* **PROBLEM TO WORK ON**
Since the pictures are not wanted, copy only the text of every record exactly.

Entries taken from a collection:
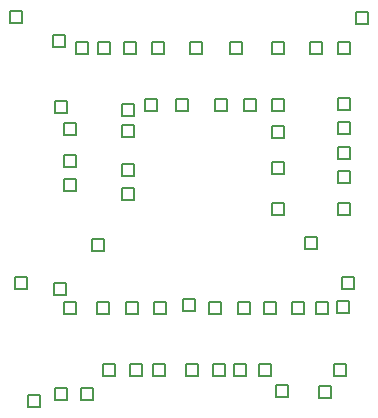
<source format=gbr>
%TF.GenerationSoftware,Altium Limited,Altium Designer,20.0.10 (225)*%
G04 Layer_Color=2752767*
%FSLAX26Y26*%
%MOIN*%
%TF.FileFunction,Drawing*%
%TF.Part,CustomerPanel*%
G01*
G75*
%TA.AperFunction,NonConductor*%
%ADD28C,0.005000*%
D28*
X2330276Y3262618D02*
Y3302618D01*
X2370276D01*
Y3262618D01*
X2330276D01*
X2640276Y2975000D02*
Y3015000D01*
X2680276D01*
Y2975000D01*
X2640276D01*
X2835276Y3045000D02*
Y3085000D01*
X2875276D01*
Y3045000D01*
X2835276D01*
X2860276Y3335000D02*
Y3375000D01*
X2900276D01*
Y3335000D01*
X2860276D01*
X2845276Y3255000D02*
Y3295000D01*
X2885276D01*
Y3255000D01*
X2845276D01*
X1770276Y3335000D02*
Y3375000D01*
X1810276D01*
Y3335000D01*
X1770276D01*
X1900276Y3315000D02*
Y3355000D01*
X1940276D01*
Y3315000D01*
X1900276D01*
X1905276Y2965000D02*
Y3005000D01*
X1945276D01*
Y2965000D01*
X1905276D01*
X1990276D02*
Y3005000D01*
X2030276D01*
Y2965000D01*
X1990276D01*
X1935276Y3250000D02*
Y3290000D01*
X1975276D01*
Y3250000D01*
X1935276D01*
X2045276D02*
Y3290000D01*
X2085276D01*
Y3250000D01*
X2045276D01*
X2065276Y3045875D02*
Y3085875D01*
X2105276D01*
Y3045875D01*
X2065276D01*
X2155276D02*
Y3085875D01*
X2195276D01*
Y3045875D01*
X2155276D01*
X2140276Y3250000D02*
Y3290000D01*
X2180276D01*
Y3250000D01*
X2140276D01*
X2430276Y3045875D02*
Y3085875D01*
X2470276D01*
Y3045875D01*
X2430276D01*
X2234445Y3250000D02*
Y3290000D01*
X2274445D01*
Y3250000D01*
X2234445D01*
X2232132Y3045875D02*
Y3085875D01*
X2272132D01*
Y3045875D01*
X2232132D01*
X2340276D02*
Y3085875D01*
X2380276D01*
Y3045875D01*
X2340276D01*
X2500276D02*
Y3085875D01*
X2540276D01*
Y3045875D01*
X2500276D01*
X2419019Y3250000D02*
Y3290000D01*
X2459019D01*
Y3250000D01*
X2419019D01*
X2775276D02*
Y3290000D01*
X2815276D01*
Y3250000D01*
X2775276D01*
X2695276D02*
Y3290000D01*
X2735276D01*
Y3250000D01*
X2695276D01*
X2601608D02*
Y3290000D01*
X2641608D01*
Y3250000D01*
X2601608D01*
X2515276D02*
Y3290000D01*
X2555276D01*
Y3250000D01*
X2515276D01*
X2585276Y3045875D02*
Y3085875D01*
X2625276D01*
Y3045875D01*
X2585276D01*
X2785276Y2970000D02*
Y3010000D01*
X2825276D01*
Y2970000D01*
X2785276D01*
X1815276Y2940000D02*
Y2980000D01*
X1855276D01*
Y2940000D01*
X1815276D01*
X1753819Y4221969D02*
Y4261969D01*
X1793819D01*
Y4221969D01*
X1753819D01*
X2848819Y3929351D02*
Y3969351D01*
X2888819D01*
Y3929351D01*
X2848819D01*
X2755492Y4116969D02*
Y4156969D01*
X2795492D01*
Y4116969D01*
X2755492D01*
X2848819D02*
Y4156969D01*
X2888819D01*
Y4116969D01*
X2848819D01*
X1903819Y3921969D02*
Y3961969D01*
X1943819D01*
Y3921969D01*
X1903819D01*
X2908819Y4216969D02*
Y4256969D01*
X2948819D01*
Y4216969D01*
X2908819D01*
X2628819Y3926969D02*
Y3966969D01*
X2668819D01*
Y3926969D01*
X2628819D01*
X2128819Y3711969D02*
Y3751969D01*
X2168819D01*
Y3711969D01*
X2128819D01*
Y3631969D02*
Y3671969D01*
X2168819D01*
Y3631969D01*
X2128819D01*
X1933819Y3661969D02*
Y3701969D01*
X1973819D01*
Y3661969D01*
X1933819D01*
Y3741969D02*
Y3781969D01*
X1973819D01*
Y3741969D01*
X1933819D01*
X2848819Y3766969D02*
Y3806969D01*
X2888819D01*
Y3766969D01*
X2848819D01*
Y3686053D02*
Y3726053D01*
X2888819D01*
Y3686053D01*
X2848819D01*
X2628819Y3581296D02*
Y3621296D01*
X2668819D01*
Y3581296D01*
X2628819D01*
X2848819D02*
Y3621296D01*
X2888819D01*
Y3581296D01*
X2848819D01*
X2628819Y3716853D02*
Y3756853D01*
X2668819D01*
Y3716853D01*
X2628819D01*
Y3836969D02*
Y3876969D01*
X2668819D01*
Y3836969D01*
X2628819D01*
X2353819Y4116969D02*
Y4156969D01*
X2393819D01*
Y4116969D01*
X2353819D01*
X2308819Y3926969D02*
Y3966969D01*
X2348819D01*
Y3926969D01*
X2308819D01*
X2438204D02*
Y3966969D01*
X2478204D01*
Y3926969D01*
X2438204D01*
X2488819Y4116969D02*
Y4156969D01*
X2528819D01*
Y4116969D01*
X2488819D01*
X1933819Y3846969D02*
Y3886969D01*
X1973819D01*
Y3846969D01*
X1933819D01*
X2128819Y3841969D02*
Y3881969D01*
X2168819D01*
Y3841969D01*
X2128819D01*
X2628819Y4116969D02*
Y4156969D01*
X2668819D01*
Y4116969D01*
X2628819D01*
X2533819Y3926969D02*
Y3966969D01*
X2573819D01*
Y3926969D01*
X2533819D01*
X2848819Y3851969D02*
Y3891969D01*
X2888819D01*
Y3851969D01*
X2848819D01*
X1898819Y4141969D02*
Y4181969D01*
X1938819D01*
Y4141969D01*
X1898819D01*
X2128819Y3911969D02*
Y3951969D01*
X2168819D01*
Y3911969D01*
X2128819D01*
X2203819Y3926969D02*
Y3966969D01*
X2243819D01*
Y3926969D01*
X2203819D01*
X2229244Y4116969D02*
Y4156969D01*
X2269244D01*
Y4116969D01*
X2229244D01*
X2135366D02*
Y4156969D01*
X2175366D01*
Y4116969D01*
X2135366D01*
X2048819D02*
Y4156969D01*
X2088819D01*
Y4116969D01*
X2048819D01*
X1973819D02*
Y4156969D01*
X2013819D01*
Y4116969D01*
X1973819D01*
X2738819Y3466969D02*
Y3506969D01*
X2778819D01*
Y3466969D01*
X2738819D01*
X2028819Y3461969D02*
Y3501969D01*
X2068819D01*
Y3461969D01*
X2028819D01*
%TF.MD5,38ad090bf7c460645cc14fce055fb9b1*%
M02*

</source>
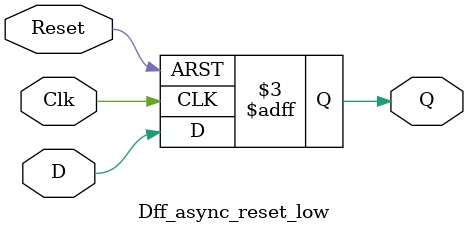
<source format=v>
module Dff_async_reset_low (
    input D,
    input Clk,
    input Reset,
    output reg Q
);

    always @(posedge Clk or negedge Reset) begin
        if (!Reset)
            Q <= 1'b0;
        else
            Q <= D;
    end

endmodule
</source>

* **EXERCISE SOLUTION**
<source format=gbr>
%TF.GenerationSoftware,Altium Limited,Altium Designer,20.0.10 (225)*%
G04 Layer_Color=2752767*
%FSLAX26Y26*%
%MOIN*%
%TF.FileFunction,Drawing*%
%TF.Part,CustomerPanel*%
G01*
G75*
%TA.AperFunction,NonConductor*%
%ADD28C,0.005000*%
D28*
X2330276Y3262618D02*
Y3302618D01*
X2370276D01*
Y3262618D01*
X2330276D01*
X2640276Y2975000D02*
Y3015000D01*
X2680276D01*
Y2975000D01*
X2640276D01*
X2835276Y3045000D02*
Y3085000D01*
X2875276D01*
Y3045000D01*
X2835276D01*
X2860276Y3335000D02*
Y3375000D01*
X2900276D01*
Y3335000D01*
X2860276D01*
X2845276Y3255000D02*
Y3295000D01*
X2885276D01*
Y3255000D01*
X2845276D01*
X1770276Y3335000D02*
Y3375000D01*
X1810276D01*
Y3335000D01*
X1770276D01*
X1900276Y3315000D02*
Y3355000D01*
X1940276D01*
Y3315000D01*
X1900276D01*
X1905276Y2965000D02*
Y3005000D01*
X1945276D01*
Y2965000D01*
X1905276D01*
X1990276D02*
Y3005000D01*
X2030276D01*
Y2965000D01*
X1990276D01*
X1935276Y3250000D02*
Y3290000D01*
X1975276D01*
Y3250000D01*
X1935276D01*
X2045276D02*
Y3290000D01*
X2085276D01*
Y3250000D01*
X2045276D01*
X2065276Y3045875D02*
Y3085875D01*
X2105276D01*
Y3045875D01*
X2065276D01*
X2155276D02*
Y3085875D01*
X2195276D01*
Y3045875D01*
X2155276D01*
X2140276Y3250000D02*
Y3290000D01*
X2180276D01*
Y3250000D01*
X2140276D01*
X2430276Y3045875D02*
Y3085875D01*
X2470276D01*
Y3045875D01*
X2430276D01*
X2234445Y3250000D02*
Y3290000D01*
X2274445D01*
Y3250000D01*
X2234445D01*
X2232132Y3045875D02*
Y3085875D01*
X2272132D01*
Y3045875D01*
X2232132D01*
X2340276D02*
Y3085875D01*
X2380276D01*
Y3045875D01*
X2340276D01*
X2500276D02*
Y3085875D01*
X2540276D01*
Y3045875D01*
X2500276D01*
X2419019Y3250000D02*
Y3290000D01*
X2459019D01*
Y3250000D01*
X2419019D01*
X2775276D02*
Y3290000D01*
X2815276D01*
Y3250000D01*
X2775276D01*
X2695276D02*
Y3290000D01*
X2735276D01*
Y3250000D01*
X2695276D01*
X2601608D02*
Y3290000D01*
X2641608D01*
Y3250000D01*
X2601608D01*
X2515276D02*
Y3290000D01*
X2555276D01*
Y3250000D01*
X2515276D01*
X2585276Y3045875D02*
Y3085875D01*
X2625276D01*
Y3045875D01*
X2585276D01*
X2785276Y2970000D02*
Y3010000D01*
X2825276D01*
Y2970000D01*
X2785276D01*
X1815276Y2940000D02*
Y2980000D01*
X1855276D01*
Y2940000D01*
X1815276D01*
X1753819Y4221969D02*
Y4261969D01*
X1793819D01*
Y4221969D01*
X1753819D01*
X2848819Y3929351D02*
Y3969351D01*
X2888819D01*
Y3929351D01*
X2848819D01*
X2755492Y4116969D02*
Y4156969D01*
X2795492D01*
Y4116969D01*
X2755492D01*
X2848819D02*
Y4156969D01*
X2888819D01*
Y4116969D01*
X2848819D01*
X1903819Y3921969D02*
Y3961969D01*
X1943819D01*
Y3921969D01*
X1903819D01*
X2908819Y4216969D02*
Y4256969D01*
X2948819D01*
Y4216969D01*
X2908819D01*
X2628819Y3926969D02*
Y3966969D01*
X2668819D01*
Y3926969D01*
X2628819D01*
X2128819Y3711969D02*
Y3751969D01*
X2168819D01*
Y3711969D01*
X2128819D01*
Y3631969D02*
Y3671969D01*
X2168819D01*
Y3631969D01*
X2128819D01*
X1933819Y3661969D02*
Y3701969D01*
X1973819D01*
Y3661969D01*
X1933819D01*
Y3741969D02*
Y3781969D01*
X1973819D01*
Y3741969D01*
X1933819D01*
X2848819Y3766969D02*
Y3806969D01*
X2888819D01*
Y3766969D01*
X2848819D01*
Y3686053D02*
Y3726053D01*
X2888819D01*
Y3686053D01*
X2848819D01*
X2628819Y3581296D02*
Y3621296D01*
X2668819D01*
Y3581296D01*
X2628819D01*
X2848819D02*
Y3621296D01*
X2888819D01*
Y3581296D01*
X2848819D01*
X2628819Y3716853D02*
Y3756853D01*
X2668819D01*
Y3716853D01*
X2628819D01*
Y3836969D02*
Y3876969D01*
X2668819D01*
Y3836969D01*
X2628819D01*
X2353819Y4116969D02*
Y4156969D01*
X2393819D01*
Y4116969D01*
X2353819D01*
X2308819Y3926969D02*
Y3966969D01*
X2348819D01*
Y3926969D01*
X2308819D01*
X2438204D02*
Y3966969D01*
X2478204D01*
Y3926969D01*
X2438204D01*
X2488819Y4116969D02*
Y4156969D01*
X2528819D01*
Y4116969D01*
X2488819D01*
X1933819Y3846969D02*
Y3886969D01*
X1973819D01*
Y3846969D01*
X1933819D01*
X2128819Y3841969D02*
Y3881969D01*
X2168819D01*
Y3841969D01*
X2128819D01*
X2628819Y4116969D02*
Y4156969D01*
X2668819D01*
Y4116969D01*
X2628819D01*
X2533819Y3926969D02*
Y3966969D01*
X2573819D01*
Y3926969D01*
X2533819D01*
X2848819Y3851969D02*
Y3891969D01*
X2888819D01*
Y3851969D01*
X2848819D01*
X1898819Y4141969D02*
Y4181969D01*
X1938819D01*
Y4141969D01*
X1898819D01*
X2128819Y3911969D02*
Y3951969D01*
X2168819D01*
Y3911969D01*
X2128819D01*
X2203819Y3926969D02*
Y3966969D01*
X2243819D01*
Y3926969D01*
X2203819D01*
X2229244Y4116969D02*
Y4156969D01*
X2269244D01*
Y4116969D01*
X2229244D01*
X2135366D02*
Y4156969D01*
X2175366D01*
Y4116969D01*
X2135366D01*
X2048819D02*
Y4156969D01*
X2088819D01*
Y4116969D01*
X2048819D01*
X1973819D02*
Y4156969D01*
X2013819D01*
Y4116969D01*
X1973819D01*
X2738819Y3466969D02*
Y3506969D01*
X2778819D01*
Y3466969D01*
X2738819D01*
X2028819Y3461969D02*
Y3501969D01*
X2068819D01*
Y3461969D01*
X2028819D01*
%TF.MD5,38ad090bf7c460645cc14fce055fb9b1*%
M02*

</source>
<source format=v>
module Dff_async_reset_low (
    input D,
    input Clk,
    input Reset,
    output reg Q
);

    always @(posedge Clk or negedge Reset) begin
        if (!Reset)
            Q <= 1'b0;
        else
            Q <= D;
    end

endmodule
</source>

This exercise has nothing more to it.